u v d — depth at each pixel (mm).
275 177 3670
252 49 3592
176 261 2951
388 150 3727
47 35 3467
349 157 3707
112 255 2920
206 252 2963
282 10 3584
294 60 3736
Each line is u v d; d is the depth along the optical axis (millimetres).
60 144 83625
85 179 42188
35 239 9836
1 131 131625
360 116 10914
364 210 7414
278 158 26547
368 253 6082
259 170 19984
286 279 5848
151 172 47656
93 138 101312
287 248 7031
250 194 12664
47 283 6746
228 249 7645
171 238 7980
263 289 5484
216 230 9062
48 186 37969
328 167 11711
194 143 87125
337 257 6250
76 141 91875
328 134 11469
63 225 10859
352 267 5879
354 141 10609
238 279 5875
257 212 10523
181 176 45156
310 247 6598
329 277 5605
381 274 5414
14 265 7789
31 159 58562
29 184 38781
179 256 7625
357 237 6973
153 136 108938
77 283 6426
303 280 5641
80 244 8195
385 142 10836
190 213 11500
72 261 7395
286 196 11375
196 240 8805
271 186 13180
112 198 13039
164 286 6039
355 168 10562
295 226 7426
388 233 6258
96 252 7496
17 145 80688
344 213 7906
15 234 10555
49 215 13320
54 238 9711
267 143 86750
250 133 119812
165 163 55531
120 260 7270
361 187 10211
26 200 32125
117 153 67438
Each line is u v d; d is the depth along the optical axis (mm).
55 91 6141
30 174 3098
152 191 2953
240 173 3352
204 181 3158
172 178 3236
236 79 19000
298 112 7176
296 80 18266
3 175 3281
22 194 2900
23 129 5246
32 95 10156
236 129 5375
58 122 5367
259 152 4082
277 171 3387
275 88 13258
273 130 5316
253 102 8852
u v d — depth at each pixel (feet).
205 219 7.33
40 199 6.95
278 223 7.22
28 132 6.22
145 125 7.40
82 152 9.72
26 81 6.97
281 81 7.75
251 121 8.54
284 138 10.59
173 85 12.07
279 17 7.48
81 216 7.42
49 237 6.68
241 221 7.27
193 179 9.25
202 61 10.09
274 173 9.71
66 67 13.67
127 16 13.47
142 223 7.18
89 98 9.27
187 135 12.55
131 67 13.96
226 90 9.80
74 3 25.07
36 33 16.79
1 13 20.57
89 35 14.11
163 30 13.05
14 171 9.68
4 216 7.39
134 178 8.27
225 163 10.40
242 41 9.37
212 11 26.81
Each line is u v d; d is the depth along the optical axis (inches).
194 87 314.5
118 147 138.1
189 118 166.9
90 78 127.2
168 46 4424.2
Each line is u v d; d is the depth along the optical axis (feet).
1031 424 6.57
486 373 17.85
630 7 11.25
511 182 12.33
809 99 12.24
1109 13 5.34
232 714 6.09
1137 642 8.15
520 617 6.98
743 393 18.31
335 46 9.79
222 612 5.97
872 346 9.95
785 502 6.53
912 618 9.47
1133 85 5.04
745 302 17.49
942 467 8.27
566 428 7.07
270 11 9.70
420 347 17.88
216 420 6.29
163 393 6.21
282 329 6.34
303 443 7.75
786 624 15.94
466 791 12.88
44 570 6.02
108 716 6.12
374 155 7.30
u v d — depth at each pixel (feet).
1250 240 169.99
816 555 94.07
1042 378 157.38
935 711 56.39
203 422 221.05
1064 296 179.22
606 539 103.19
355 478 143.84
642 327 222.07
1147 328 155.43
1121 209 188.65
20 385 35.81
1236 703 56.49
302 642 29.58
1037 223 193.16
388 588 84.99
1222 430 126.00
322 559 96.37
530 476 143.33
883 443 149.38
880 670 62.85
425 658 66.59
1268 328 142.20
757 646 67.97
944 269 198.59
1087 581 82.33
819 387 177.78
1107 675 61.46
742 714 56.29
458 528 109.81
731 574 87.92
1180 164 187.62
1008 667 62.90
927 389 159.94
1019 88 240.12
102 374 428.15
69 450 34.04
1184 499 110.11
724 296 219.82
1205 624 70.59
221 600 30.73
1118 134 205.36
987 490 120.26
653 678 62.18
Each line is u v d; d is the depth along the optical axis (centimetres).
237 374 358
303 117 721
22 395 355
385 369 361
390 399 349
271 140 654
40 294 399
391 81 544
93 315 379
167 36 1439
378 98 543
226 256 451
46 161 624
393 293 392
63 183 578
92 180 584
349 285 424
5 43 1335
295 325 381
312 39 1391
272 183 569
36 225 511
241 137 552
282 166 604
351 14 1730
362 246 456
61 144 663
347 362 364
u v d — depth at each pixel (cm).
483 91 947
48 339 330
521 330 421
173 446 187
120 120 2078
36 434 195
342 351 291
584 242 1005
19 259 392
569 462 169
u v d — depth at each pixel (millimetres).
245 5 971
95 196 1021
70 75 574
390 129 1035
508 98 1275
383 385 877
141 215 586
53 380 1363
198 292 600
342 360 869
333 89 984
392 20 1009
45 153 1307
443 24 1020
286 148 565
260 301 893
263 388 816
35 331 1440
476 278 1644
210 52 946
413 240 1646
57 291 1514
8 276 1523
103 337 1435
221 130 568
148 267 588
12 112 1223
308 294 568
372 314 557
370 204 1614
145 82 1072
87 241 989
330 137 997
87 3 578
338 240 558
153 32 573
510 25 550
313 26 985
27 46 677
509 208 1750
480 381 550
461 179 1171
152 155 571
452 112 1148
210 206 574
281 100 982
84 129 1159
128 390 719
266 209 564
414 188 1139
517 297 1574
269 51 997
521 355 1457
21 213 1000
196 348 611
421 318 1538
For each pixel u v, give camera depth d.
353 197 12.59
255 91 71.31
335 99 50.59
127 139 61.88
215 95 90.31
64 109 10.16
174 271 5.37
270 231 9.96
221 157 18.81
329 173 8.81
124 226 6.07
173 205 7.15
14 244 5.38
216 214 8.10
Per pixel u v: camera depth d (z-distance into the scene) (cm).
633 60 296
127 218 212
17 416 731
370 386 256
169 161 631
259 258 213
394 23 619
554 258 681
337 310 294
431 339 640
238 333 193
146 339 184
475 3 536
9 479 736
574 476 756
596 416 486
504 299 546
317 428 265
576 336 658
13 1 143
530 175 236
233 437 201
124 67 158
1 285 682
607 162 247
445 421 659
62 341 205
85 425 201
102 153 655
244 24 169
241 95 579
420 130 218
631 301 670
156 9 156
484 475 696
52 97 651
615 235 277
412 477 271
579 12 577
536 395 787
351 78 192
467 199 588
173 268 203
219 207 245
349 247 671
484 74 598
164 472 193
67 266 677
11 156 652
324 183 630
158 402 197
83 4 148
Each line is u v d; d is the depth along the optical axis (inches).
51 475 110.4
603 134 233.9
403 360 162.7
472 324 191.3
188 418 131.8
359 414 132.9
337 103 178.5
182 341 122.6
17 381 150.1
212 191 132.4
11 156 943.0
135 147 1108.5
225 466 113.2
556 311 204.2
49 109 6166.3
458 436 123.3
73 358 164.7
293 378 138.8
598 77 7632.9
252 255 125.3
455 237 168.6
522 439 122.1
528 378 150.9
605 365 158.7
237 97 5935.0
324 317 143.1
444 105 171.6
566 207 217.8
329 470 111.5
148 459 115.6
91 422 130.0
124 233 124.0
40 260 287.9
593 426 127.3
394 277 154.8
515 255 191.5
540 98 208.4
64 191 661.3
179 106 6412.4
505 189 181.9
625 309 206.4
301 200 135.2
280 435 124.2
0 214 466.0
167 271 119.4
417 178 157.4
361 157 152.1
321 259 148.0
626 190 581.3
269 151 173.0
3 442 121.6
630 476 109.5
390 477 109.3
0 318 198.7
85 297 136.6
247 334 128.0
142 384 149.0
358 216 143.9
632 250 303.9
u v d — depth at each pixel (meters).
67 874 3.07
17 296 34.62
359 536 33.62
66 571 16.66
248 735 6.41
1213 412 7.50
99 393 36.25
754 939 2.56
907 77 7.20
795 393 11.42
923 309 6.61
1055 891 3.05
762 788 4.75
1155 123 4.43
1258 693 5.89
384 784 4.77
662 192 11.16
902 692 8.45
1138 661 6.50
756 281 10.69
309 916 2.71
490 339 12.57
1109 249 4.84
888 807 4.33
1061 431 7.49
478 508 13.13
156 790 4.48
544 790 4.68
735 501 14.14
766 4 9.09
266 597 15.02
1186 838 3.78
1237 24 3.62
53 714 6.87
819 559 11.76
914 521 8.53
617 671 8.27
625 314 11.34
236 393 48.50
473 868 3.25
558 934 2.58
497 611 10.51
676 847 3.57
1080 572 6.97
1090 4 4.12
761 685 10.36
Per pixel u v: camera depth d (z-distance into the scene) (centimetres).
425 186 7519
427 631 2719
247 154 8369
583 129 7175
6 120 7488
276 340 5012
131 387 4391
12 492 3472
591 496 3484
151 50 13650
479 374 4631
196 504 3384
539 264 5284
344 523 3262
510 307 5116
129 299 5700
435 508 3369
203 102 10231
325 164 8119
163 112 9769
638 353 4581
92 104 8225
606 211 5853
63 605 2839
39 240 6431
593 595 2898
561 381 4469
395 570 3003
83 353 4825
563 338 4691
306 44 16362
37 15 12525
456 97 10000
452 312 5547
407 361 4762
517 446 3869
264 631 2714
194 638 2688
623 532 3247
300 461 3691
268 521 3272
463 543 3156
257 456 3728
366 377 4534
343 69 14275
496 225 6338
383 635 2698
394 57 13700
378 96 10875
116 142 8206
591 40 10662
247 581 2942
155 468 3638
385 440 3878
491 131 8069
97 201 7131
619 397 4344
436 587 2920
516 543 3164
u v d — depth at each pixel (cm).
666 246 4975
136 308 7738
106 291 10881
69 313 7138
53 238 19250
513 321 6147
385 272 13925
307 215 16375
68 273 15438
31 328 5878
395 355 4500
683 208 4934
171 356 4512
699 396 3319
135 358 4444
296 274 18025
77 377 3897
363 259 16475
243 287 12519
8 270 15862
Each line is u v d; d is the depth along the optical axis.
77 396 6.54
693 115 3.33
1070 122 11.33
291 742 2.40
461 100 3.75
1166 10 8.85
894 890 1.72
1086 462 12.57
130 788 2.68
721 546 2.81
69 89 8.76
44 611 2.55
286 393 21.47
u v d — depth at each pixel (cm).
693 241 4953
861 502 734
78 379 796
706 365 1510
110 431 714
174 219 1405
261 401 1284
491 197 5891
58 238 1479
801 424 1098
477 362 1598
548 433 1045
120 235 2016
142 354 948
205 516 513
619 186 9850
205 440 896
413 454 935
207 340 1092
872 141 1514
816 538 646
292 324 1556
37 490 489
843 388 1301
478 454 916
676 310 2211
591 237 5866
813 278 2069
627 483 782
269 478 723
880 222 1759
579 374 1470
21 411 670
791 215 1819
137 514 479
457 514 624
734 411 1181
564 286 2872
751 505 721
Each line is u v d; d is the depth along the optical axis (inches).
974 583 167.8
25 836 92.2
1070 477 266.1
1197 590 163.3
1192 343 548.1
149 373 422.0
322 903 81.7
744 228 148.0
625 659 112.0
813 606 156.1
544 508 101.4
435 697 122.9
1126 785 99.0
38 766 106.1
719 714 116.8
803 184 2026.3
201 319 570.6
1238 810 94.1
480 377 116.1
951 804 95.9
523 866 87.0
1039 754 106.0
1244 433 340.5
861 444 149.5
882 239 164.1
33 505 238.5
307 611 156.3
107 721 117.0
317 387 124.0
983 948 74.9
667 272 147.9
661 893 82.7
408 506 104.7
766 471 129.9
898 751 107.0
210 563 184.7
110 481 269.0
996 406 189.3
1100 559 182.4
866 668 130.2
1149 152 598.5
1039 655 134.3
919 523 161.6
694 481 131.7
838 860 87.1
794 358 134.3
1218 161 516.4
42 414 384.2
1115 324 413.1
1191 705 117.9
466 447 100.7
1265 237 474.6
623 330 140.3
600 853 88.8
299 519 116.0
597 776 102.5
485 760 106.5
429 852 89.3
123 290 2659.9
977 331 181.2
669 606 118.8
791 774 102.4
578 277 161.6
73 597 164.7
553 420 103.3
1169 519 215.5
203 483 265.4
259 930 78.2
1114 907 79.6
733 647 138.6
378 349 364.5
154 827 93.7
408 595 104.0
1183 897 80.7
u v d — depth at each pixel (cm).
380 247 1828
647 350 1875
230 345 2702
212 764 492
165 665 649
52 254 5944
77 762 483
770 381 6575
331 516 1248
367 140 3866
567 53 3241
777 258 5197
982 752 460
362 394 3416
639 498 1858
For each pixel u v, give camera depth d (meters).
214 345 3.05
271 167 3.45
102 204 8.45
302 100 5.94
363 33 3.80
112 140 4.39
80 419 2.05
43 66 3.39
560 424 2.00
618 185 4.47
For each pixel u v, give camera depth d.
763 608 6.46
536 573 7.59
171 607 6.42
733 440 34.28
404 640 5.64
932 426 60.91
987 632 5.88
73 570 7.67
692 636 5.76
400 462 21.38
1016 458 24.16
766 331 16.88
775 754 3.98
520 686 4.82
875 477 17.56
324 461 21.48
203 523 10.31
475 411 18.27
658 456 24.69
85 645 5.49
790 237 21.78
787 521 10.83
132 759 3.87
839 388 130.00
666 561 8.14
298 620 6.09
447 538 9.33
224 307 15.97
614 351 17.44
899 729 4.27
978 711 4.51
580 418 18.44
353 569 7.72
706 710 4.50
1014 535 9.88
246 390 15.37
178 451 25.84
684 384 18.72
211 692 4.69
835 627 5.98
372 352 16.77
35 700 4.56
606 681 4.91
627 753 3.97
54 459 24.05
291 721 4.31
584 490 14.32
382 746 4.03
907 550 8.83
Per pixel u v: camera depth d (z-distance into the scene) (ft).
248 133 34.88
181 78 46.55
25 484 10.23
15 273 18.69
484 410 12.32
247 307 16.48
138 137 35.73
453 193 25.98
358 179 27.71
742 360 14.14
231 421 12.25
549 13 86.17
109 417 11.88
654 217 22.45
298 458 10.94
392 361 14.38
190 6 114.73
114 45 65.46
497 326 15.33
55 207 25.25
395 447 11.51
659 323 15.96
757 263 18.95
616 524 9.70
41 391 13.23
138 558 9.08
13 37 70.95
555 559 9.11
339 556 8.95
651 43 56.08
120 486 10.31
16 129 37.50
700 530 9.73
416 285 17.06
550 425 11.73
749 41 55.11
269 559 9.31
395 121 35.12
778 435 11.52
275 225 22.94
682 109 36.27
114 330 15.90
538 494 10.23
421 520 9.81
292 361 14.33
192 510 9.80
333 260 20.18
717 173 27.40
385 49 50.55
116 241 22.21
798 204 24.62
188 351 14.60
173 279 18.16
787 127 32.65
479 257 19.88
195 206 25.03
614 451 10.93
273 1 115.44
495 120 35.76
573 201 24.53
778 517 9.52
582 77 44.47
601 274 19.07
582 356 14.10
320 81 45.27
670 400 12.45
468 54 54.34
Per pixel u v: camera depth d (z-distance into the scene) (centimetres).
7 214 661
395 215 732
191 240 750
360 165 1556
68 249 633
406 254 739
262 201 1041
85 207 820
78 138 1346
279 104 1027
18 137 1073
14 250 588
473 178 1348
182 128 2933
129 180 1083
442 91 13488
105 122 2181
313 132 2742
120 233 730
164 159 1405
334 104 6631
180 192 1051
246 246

• **HOW TO COMPLETE THIS TASK**:
Return nothing but the lines from the start of the listing above through the line containing "296 80 18266", exactly as given.

• **RESPONSE**:
u v d — depth at each pixel (mm).
275 177 3670
252 49 3592
176 261 2951
388 150 3727
47 35 3467
349 157 3707
112 255 2920
206 252 2963
282 10 3584
294 60 3736
Each line is u v d; d is the depth along the optical axis (millimetres).
60 144 83625
85 179 42188
35 239 9836
1 131 131625
360 116 10914
364 210 7414
278 158 26547
368 253 6082
259 170 19984
286 279 5848
151 172 47656
93 138 101312
287 248 7031
250 194 12664
47 283 6746
228 249 7645
171 238 7980
263 289 5484
216 230 9062
48 186 37969
328 167 11711
194 143 87125
337 257 6250
76 141 91875
328 134 11469
63 225 10859
352 267 5879
354 141 10609
238 279 5875
257 212 10523
181 176 45156
310 247 6598
329 277 5605
381 274 5414
14 265 7789
31 159 58562
29 184 38781
179 256 7625
357 237 6973
153 136 108938
77 283 6426
303 280 5641
80 244 8195
385 142 10836
190 213 11500
72 261 7395
286 196 11375
196 240 8805
271 186 13180
112 198 13039
164 286 6039
355 168 10562
295 226 7426
388 233 6258
96 252 7496
17 145 80688
344 213 7906
15 234 10555
49 215 13320
54 238 9711
267 143 86750
250 133 119812
165 163 55531
120 260 7270
361 187 10211
26 200 32125
117 153 67438
Each line is u v d; d is the depth along the optical axis (mm).
55 91 6141
30 174 3098
152 191 2953
240 173 3352
204 181 3158
172 178 3236
236 79 19000
298 112 7176
296 80 18266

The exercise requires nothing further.